Although there is some disagreement on precisely when it started, it seems to have been at its worst from the 1500s through about 1850. Some suggest it began about 1250 when the Atlantic pack ice began to grow. Others place its beginning in the 1550s when glaciers began expanding around the world.
The Little Ice Age brought bitterly cold winters to most of the world. The population of Iceland dropped by half. During the winter the sea ice extended for miles in every direction around that island, cutting it off from all shipping. The settlements in Greenland that had been established centuries earlier by the Vikings were abandoned because they could no longer grow sufficient food. In the mid 1600s glaciers in the Swiss Alps advanced, slowly swallowing up farms and crushing whole villages. In England, the Thames regularly froze over in the winter (something it doesn’t do today). Likewise, the canals and rivers of the Netherlands often froze, with people regularly skating on them and holding frost fairs on the ice. The first frost fair in England on the Thames occurred in 1607. The last was held in 1814. In 1780 New York Harbor froze, allowing people to walk from Manhattan to Stanten Island.

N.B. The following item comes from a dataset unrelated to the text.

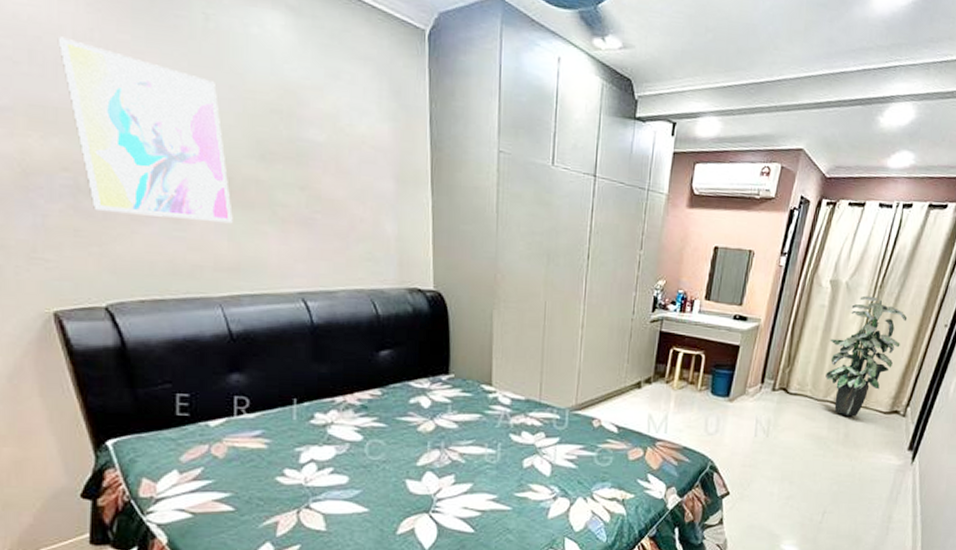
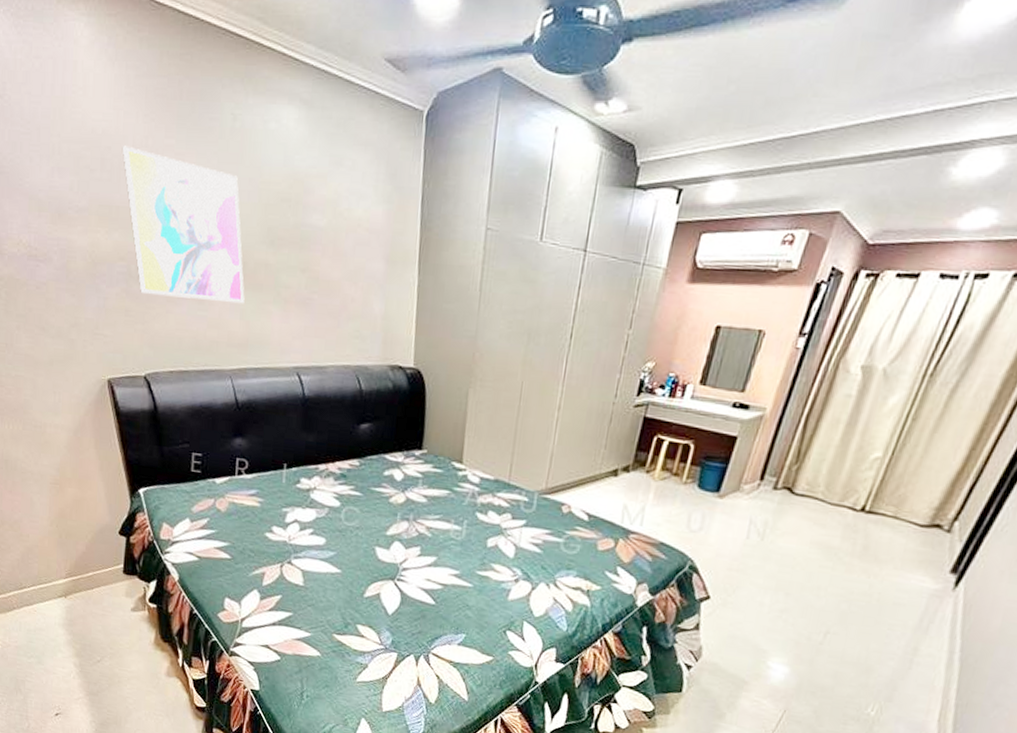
indoor plant: present [825,295,908,417] -> none [844,385,967,527]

Crop practices throughout Europe changed; the growing season became unreliable and in fact, on not a few occasions summer simply didn’t come. There are records of snowfalls in July and August in parts of Europe during the Little Ice Age. In fact, 1816 is called the Year Without a Summer. In May of that year frost destroyed the crops that had been planted. In June, there were two large snowstorms in eastern Canada and New England. Many people died. There are records of ice in lakes and rivers as far south as Pennsylvania in July and August. The Year Without a Summer inspired Lord Byron to write his 1816 poem, Darkness. The novel Frankenstein was written by Mary Shelley when the constant rainfall of that cold, wet summer forced her and her friends to stay indoors during their vacation in Switzerland. They decided to see who could write the scariest story. The lack of oats to feed horses—thanks to the bad weather—may have inspired Karl Drais, a German inventor, to research new ways to achieve horseless transportation. He invented the velocipede, the ancestor of the modern bicycle.

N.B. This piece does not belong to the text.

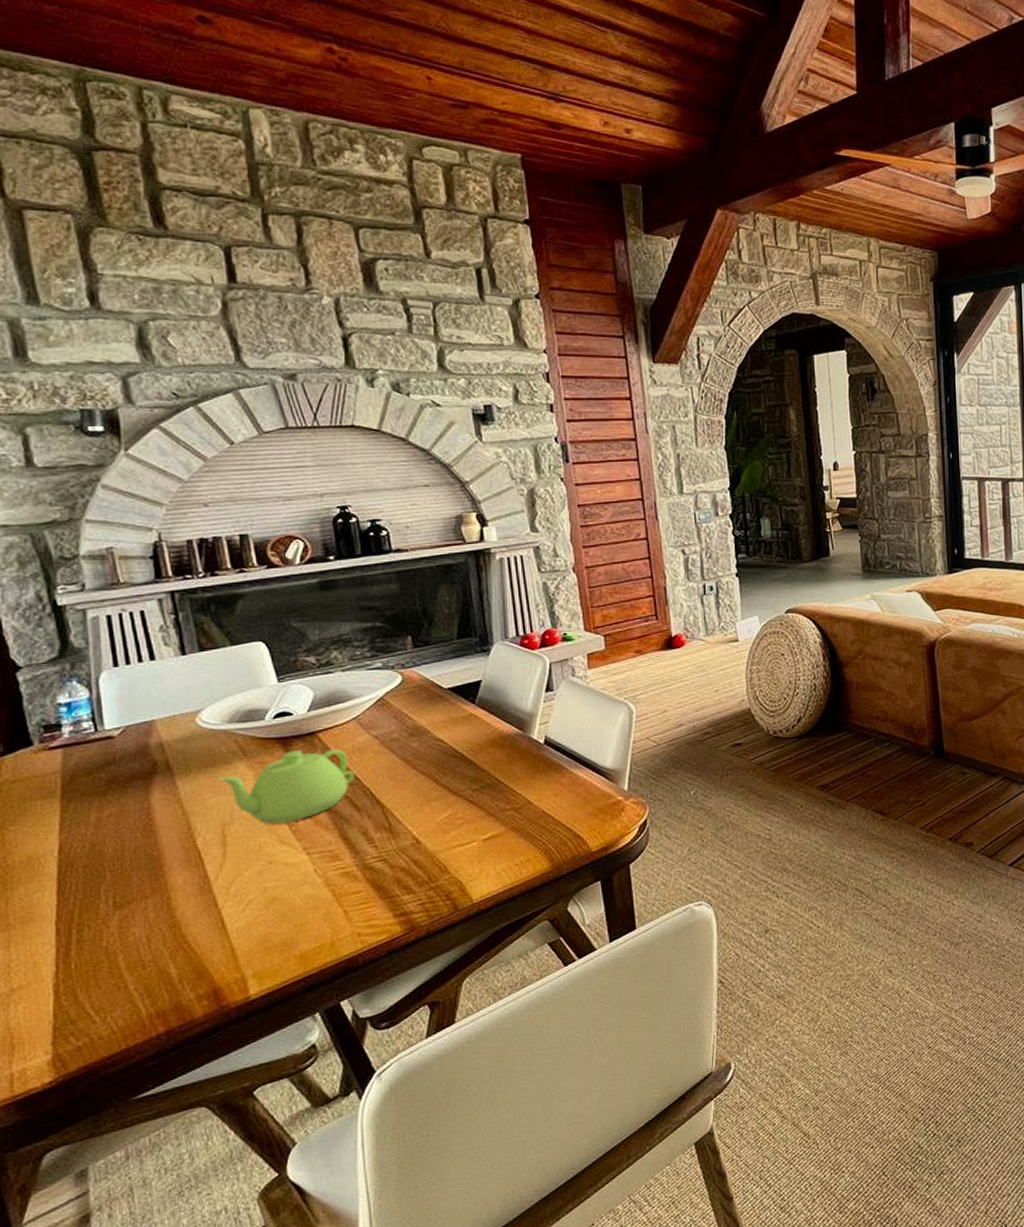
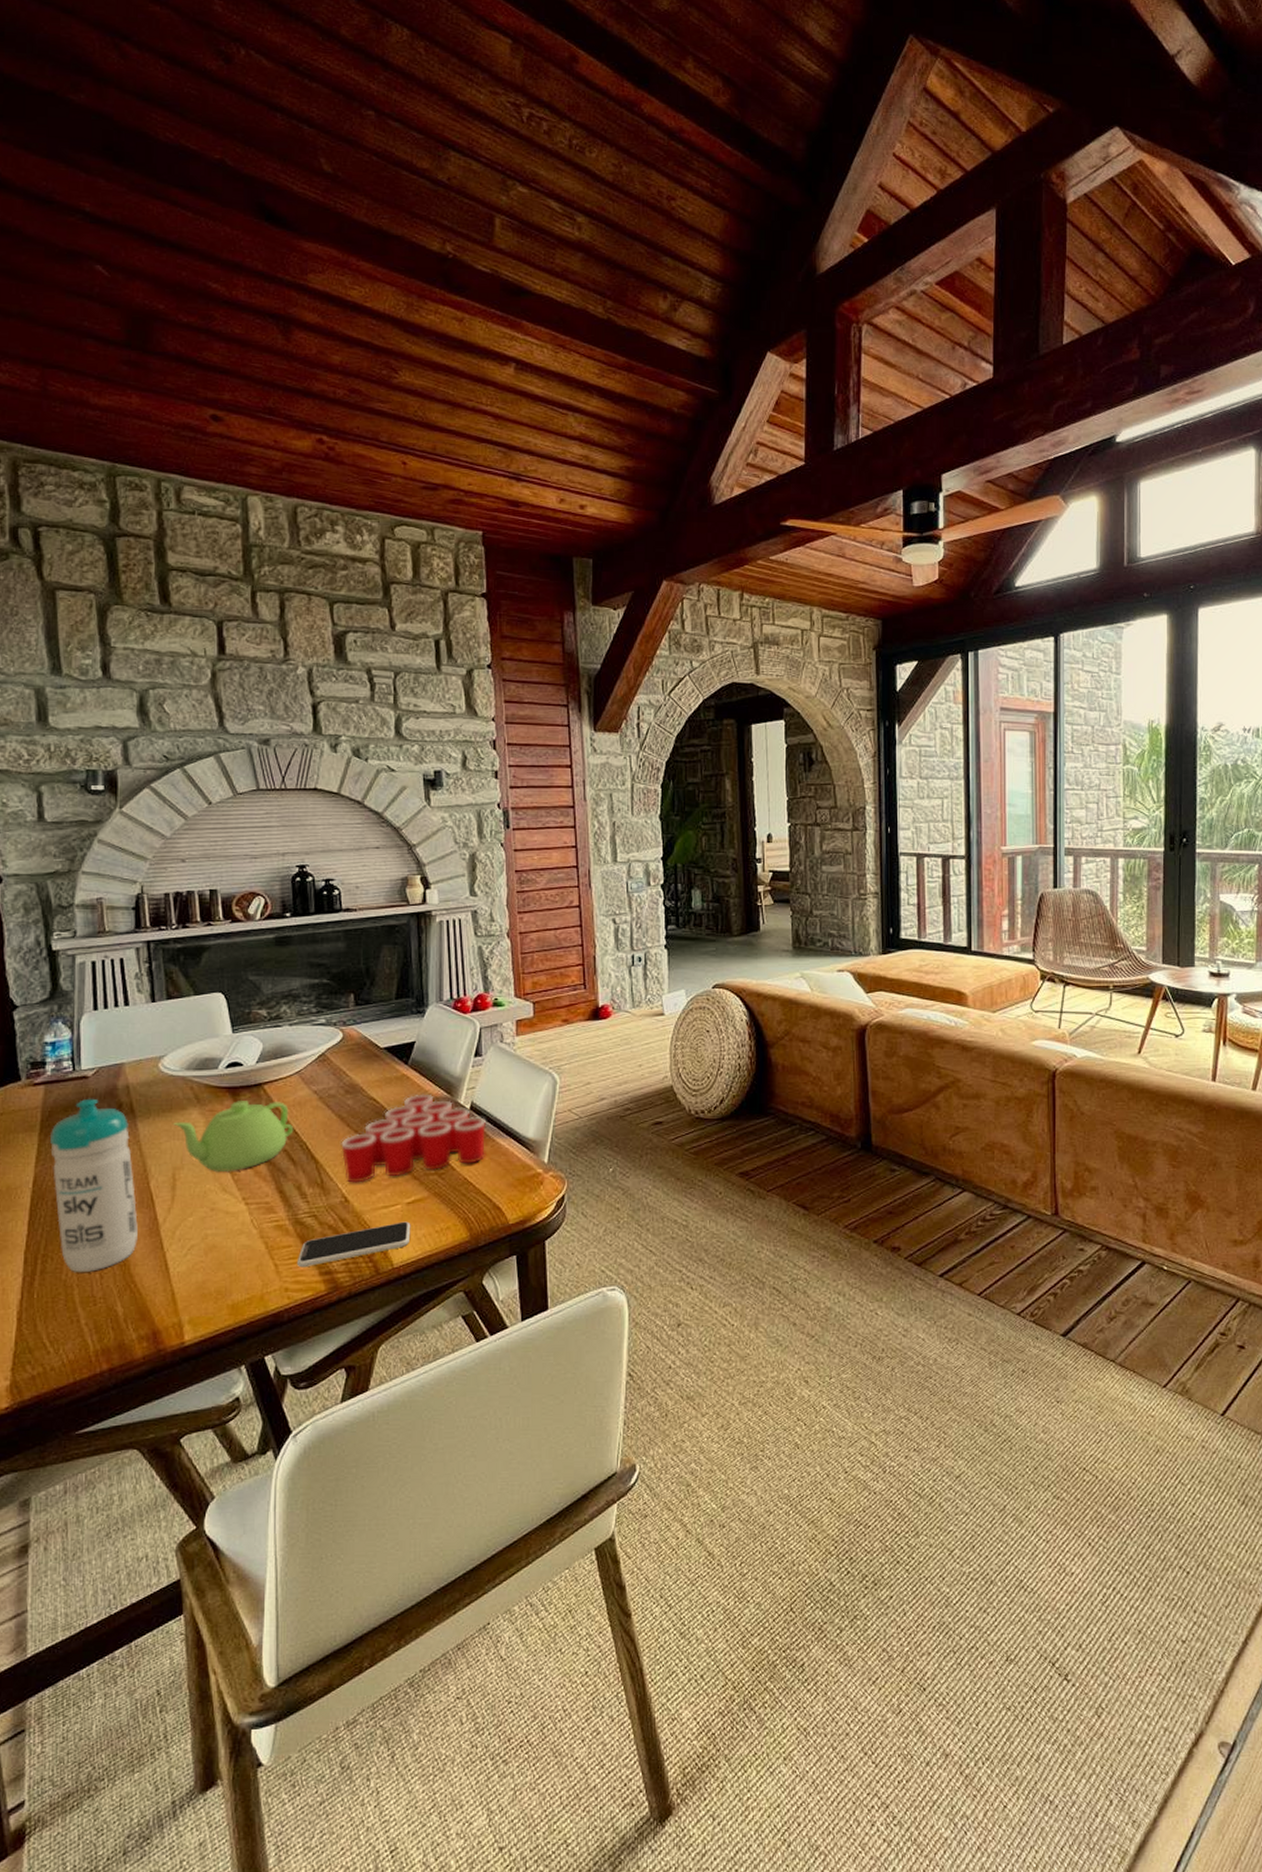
water bottle: none [74,758,187,938] -> present [50,1098,138,1272]
smartphone: none [368,857,489,912] -> present [296,1221,411,1268]
cup: none [408,731,563,825] -> present [341,1094,485,1183]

Why did the Little Ice Age occur? The Year Without a Summer may have been due to a volcanic eruption that occurred from April 5 to 15, 1815 on the island of Sumbawa in what is today Indonesia. The eruption was the largest the world had seen in 1600 years and it threw enormous quantities of dust into the upper atmosphere, reducing sunlight.
The eruption also happened to occur during what is called the Dalton Minimum, a period of very low sunspot activity that stretched from 1790 to 1830. And, in fact, the worst period of the Little Ice Age corresponds to the time of the Maunder Minimum, which lasted from 1645 to 1715. While no physical link between low sunspot activity and cooling temperatures has been established, the coincidence of the Maunder Minimum with the worst part of the Little Ice Age has led some scientists to hypothesize a connection. For instance, during one thirty year episode within the Maunder Minimum, astronomers observed only about 50 sunspots, as opposed to a more typical 40,000–50,000 spots that should have been observed during that time. It is also worth noting that the gradual warming of the world since 1850 corresponded to an increase in solar sunspot activity.